*** Opening of DATA LISTING ***

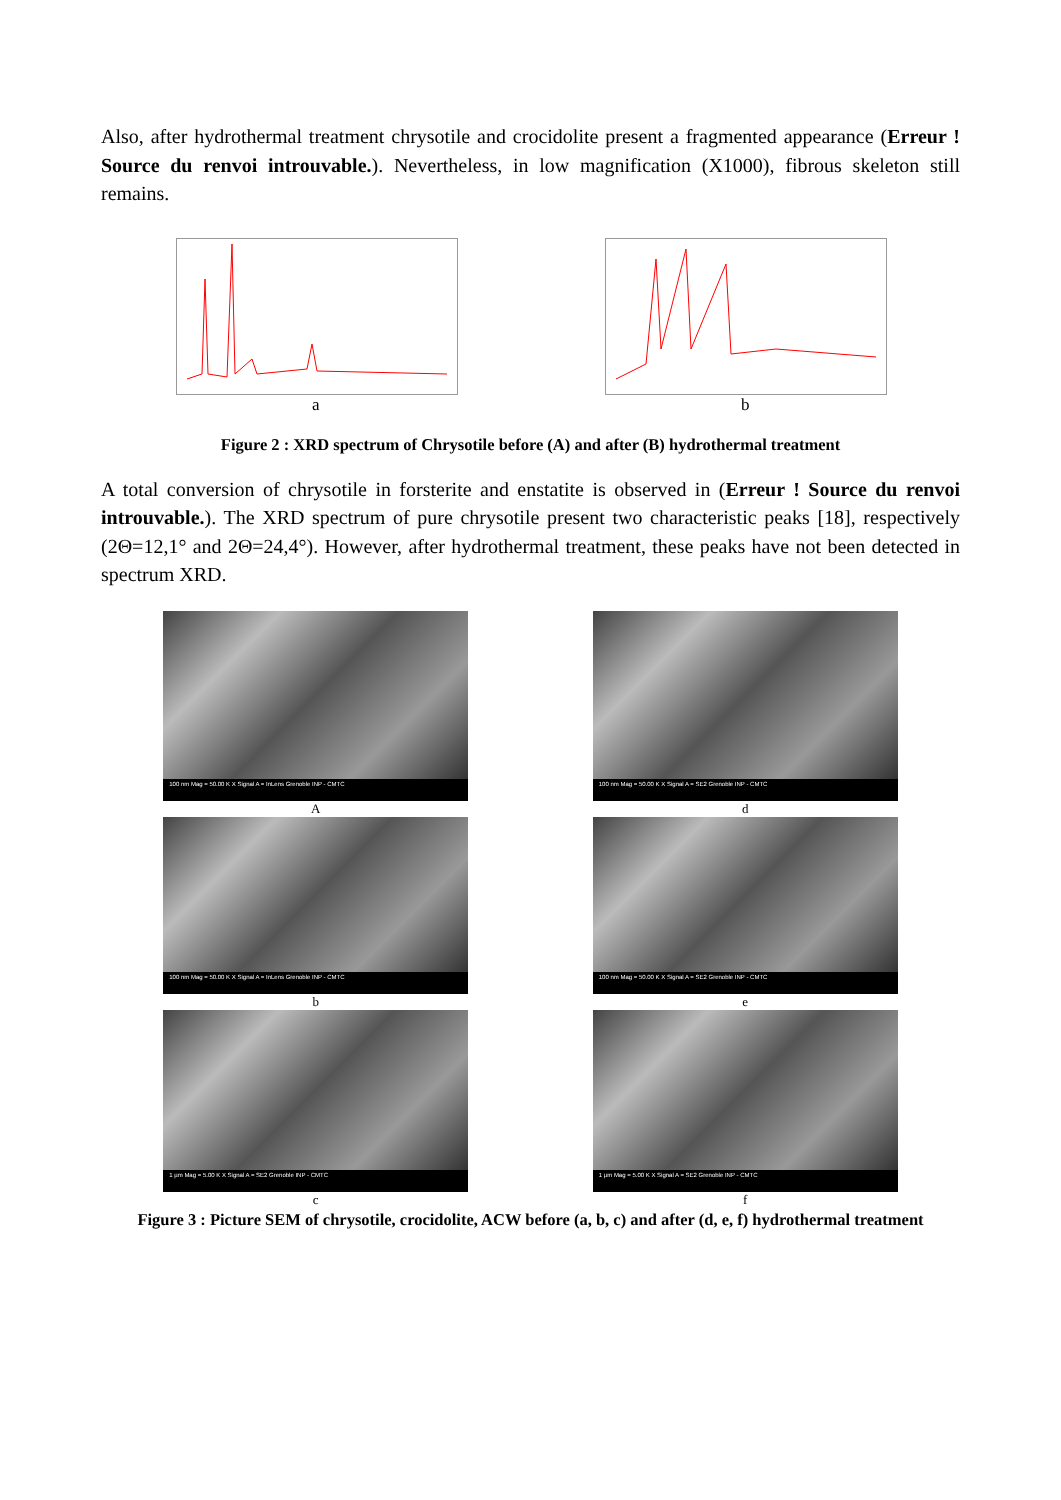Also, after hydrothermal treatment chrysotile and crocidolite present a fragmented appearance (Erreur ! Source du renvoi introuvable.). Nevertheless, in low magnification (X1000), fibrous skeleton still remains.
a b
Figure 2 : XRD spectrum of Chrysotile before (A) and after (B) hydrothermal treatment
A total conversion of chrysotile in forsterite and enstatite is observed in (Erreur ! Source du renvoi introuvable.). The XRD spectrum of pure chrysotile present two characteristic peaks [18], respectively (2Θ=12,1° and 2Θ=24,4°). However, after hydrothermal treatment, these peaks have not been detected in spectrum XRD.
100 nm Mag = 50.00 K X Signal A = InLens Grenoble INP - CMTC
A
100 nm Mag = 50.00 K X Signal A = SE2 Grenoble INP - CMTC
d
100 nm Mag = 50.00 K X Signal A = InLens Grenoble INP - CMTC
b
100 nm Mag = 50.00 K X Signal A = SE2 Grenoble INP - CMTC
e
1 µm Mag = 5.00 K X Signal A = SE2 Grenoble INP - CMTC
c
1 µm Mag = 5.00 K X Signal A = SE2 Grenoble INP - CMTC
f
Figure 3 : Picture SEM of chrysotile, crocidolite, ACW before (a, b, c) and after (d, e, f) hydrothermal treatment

*** Close of DATA LISTING ***

▸ ASSIGNED TASK
Reproduce each entry word for word and cut the images.

▸ SOLUTION FOR THIS PROBLEM
Also, after hydrothermal treatment chrysotile and crocidolite present a fragmented appearance (Erreur ! Source du renvoi introuvable.). Nevertheless, in low magnification (X1000), fibrous skeleton still remains.
a b
Figure 2 : XRD spectrum of Chrysotile before (A) and after (B) hydrothermal treatment
A total conversion of chrysotile in forsterite and enstatite is observed in (Erreur ! Source du renvoi introuvable.). The XRD spectrum of pure chrysotile present two characteristic peaks [18], respectively (2Θ=12,1° and 2Θ=24,4°). However, after hydrothermal treatment, these peaks have not been detected in spectrum XRD.
100 nm Mag = 50.00 K X Signal A = InLens Grenoble INP - CMTC
A
100 nm Mag = 50.00 K X Signal A = SE2 Grenoble INP - CMTC
d
100 nm Mag = 50.00 K X Signal A = InLens Grenoble INP - CMTC
b
100 nm Mag = 50.00 K X Signal A = SE2 Grenoble INP - CMTC
e
1 µm Mag = 5.00 K X Signal A = SE2 Grenoble INP - CMTC
c
1 µm Mag = 5.00 K X Signal A = SE2 Grenoble INP - CMTC
f
Figure 3 : Picture SEM of chrysotile, crocidolite, ACW before (a, b, c) and after (d, e, f) hydrothermal treatment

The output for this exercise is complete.